▶ EXERCISE: Your answer should be the line containing "neck: (584, 432)" and every line after it to the end of the records below, word for word.

▶ Items from a data source:
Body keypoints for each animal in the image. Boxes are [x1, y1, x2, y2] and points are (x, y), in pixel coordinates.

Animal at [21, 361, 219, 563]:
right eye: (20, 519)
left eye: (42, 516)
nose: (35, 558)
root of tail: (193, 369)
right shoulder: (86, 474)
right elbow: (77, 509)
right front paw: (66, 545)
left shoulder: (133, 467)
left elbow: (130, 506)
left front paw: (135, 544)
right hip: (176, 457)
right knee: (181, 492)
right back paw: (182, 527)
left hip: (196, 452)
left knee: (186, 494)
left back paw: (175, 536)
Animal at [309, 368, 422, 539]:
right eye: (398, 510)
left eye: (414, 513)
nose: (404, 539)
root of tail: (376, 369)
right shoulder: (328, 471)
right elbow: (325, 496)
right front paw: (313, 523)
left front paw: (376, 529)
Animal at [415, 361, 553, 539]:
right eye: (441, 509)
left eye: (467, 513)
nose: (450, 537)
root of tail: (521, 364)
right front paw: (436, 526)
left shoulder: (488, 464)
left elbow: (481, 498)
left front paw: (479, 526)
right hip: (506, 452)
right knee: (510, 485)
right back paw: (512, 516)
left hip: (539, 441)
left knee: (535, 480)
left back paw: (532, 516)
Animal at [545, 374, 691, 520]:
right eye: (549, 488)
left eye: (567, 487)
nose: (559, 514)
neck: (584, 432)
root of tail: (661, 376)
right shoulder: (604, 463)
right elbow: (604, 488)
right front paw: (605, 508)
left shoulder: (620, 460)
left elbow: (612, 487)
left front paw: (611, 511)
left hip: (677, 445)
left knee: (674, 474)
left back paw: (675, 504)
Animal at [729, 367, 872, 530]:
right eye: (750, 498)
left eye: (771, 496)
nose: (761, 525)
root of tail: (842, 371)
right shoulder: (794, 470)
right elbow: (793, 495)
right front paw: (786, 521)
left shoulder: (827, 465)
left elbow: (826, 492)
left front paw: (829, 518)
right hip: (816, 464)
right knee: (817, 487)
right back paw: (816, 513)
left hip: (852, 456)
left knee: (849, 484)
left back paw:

▶ OUTPUT BELOW:
neck: (584, 432)
root of tail: (661, 376)
right shoulder: (604, 463)
right elbow: (604, 488)
right front paw: (605, 508)
left shoulder: (620, 460)
left elbow: (612, 487)
left front paw: (611, 511)
left hip: (677, 445)
left knee: (674, 474)
left back paw: (675, 504)
Animal at [729, 367, 872, 530]:
right eye: (750, 498)
left eye: (771, 496)
nose: (761, 525)
root of tail: (842, 371)
right shoulder: (794, 470)
right elbow: (793, 495)
right front paw: (786, 521)
left shoulder: (827, 465)
left elbow: (826, 492)
left front paw: (829, 518)
right hip: (816, 464)
right knee: (817, 487)
right back paw: (816, 513)
left hip: (852, 456)
left knee: (849, 484)
left back paw:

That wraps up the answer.